VMware Cloud Revolution – The Role of the Traditional Operating System
A central theme that has appeared in VWware’s strategy presentations over the years is the role that the traditional OS will play.
At their recent VMworld 2010 conference, Paul Maritz gave a compelling keynote that made the case that the traditional operating system is losing its central position. Specifically the OS being squeezed from above and below:
From below: the OS’s role in mediating resource requests is being taken over by the hypervisor infrastructure
From above: the application frameworks are providing environments where developers can just push code and be somewhat divorced from aspects below the coding/application level
In VMware presentations in years past, the role of the OS was presented in different words.
The advantage of virtualization was described as having the ability to decouple the application from the underlying hardware. They showed the old, pre-virtualization stack with hardware/OS/application, with a strong binding between hardware and OS. In contrast, the stack after virtualization showed a strong binding between OS and application, which serves to free the application from being stuck on a piece of hardware.
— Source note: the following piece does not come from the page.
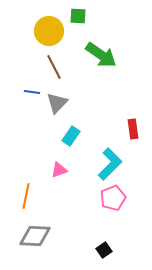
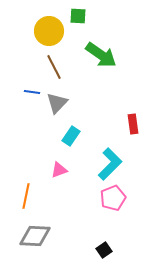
red rectangle: moved 5 px up
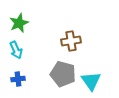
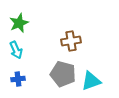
cyan triangle: rotated 45 degrees clockwise
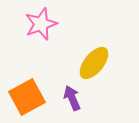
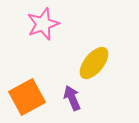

This clearly is the accepted view now, with virtual machines being fundamental components that can be moved from hardware to hardware and cloned to make many copies.
However, taking a virtual machine as a basic IT unit does not necessarily diminish the role of the OS. In fact, one can distinguish between two different views of the virtual machine: the virtual machine as black box, i.e., the virtual appliance view, and a white box view of the virtual machine.
In the past, the virtual appliance (the blackbox view) has meet with resistance from IT shops, which typically standardize on particular operating systems and patch management solutions; that is, they view a virtual machine as a white box, the exact details of the OS being key. Their hiring for system admins are not in terms of generic system admin, but looking for experience in either Windows, Linux, Mac, etc.
The challenge with the appliance model has been particularly true on the server side, while in comparison, this model has had most its traction on the networking and storage device side. We believe that a key difference that accounts for the acceptance of an appliance on the networking side versus the server side is that most networking gear typically has rich unified configuration languages (IOS, Junos, etc). In contrast, on the server side there is no uniform configuration language and instead separation between OS configuration and application configuration. Moreover each application has its own configuration language and paradigm.
The Incredible Diminishing Operating System
The trade-off that results is that in the networking world it is relatively harder to add new applications/services, this being typically the role of the network vendor, while on the server side, the emphasis is enabling third party applications; moreover, the OS vendors are not responsible for all the applications. Instead one key role of the OS is to provide this application flexibility (e.g., package management, installation) to allow a large number of applications from many different vendors to be installed and coexist and share when needed common libraries or services.
One challenge to VMware’s view of the diminishing operating system is what will play this critical package-management/installation role of the OS.